_EXERCISE DESCRIPTION_
Your task is to repeat the entries underneath exactly, minus the pictures.

*** DATA EXTRACTS ***

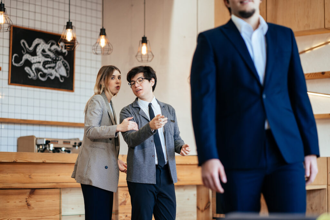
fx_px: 779
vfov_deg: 16.1
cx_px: 165
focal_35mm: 85
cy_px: 110
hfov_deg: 23.9
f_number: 2.2
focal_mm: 85
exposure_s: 1/250
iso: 500
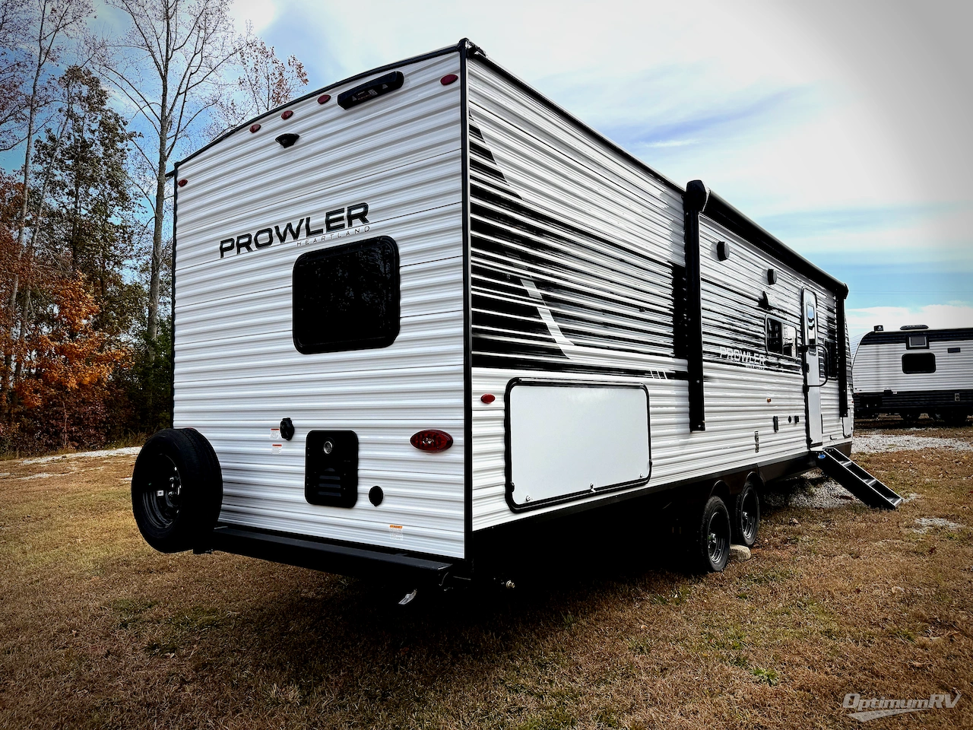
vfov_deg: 56.8
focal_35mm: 24
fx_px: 675
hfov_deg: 71.6
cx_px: 486
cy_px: 365
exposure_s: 1/3759
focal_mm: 6.76
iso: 80
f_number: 1.78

*** End of DATA EXTRACTS ***

_WRITTEN ANSWER_
fx_px: 779
vfov_deg: 16.1
cx_px: 165
focal_35mm: 85
cy_px: 110
hfov_deg: 23.9
f_number: 2.2
focal_mm: 85
exposure_s: 1/250
iso: 500
vfov_deg: 56.8
focal_35mm: 24
fx_px: 675
hfov_deg: 71.6
cx_px: 486
cy_px: 365
exposure_s: 1/3759
focal_mm: 6.76
iso: 80
f_number: 1.78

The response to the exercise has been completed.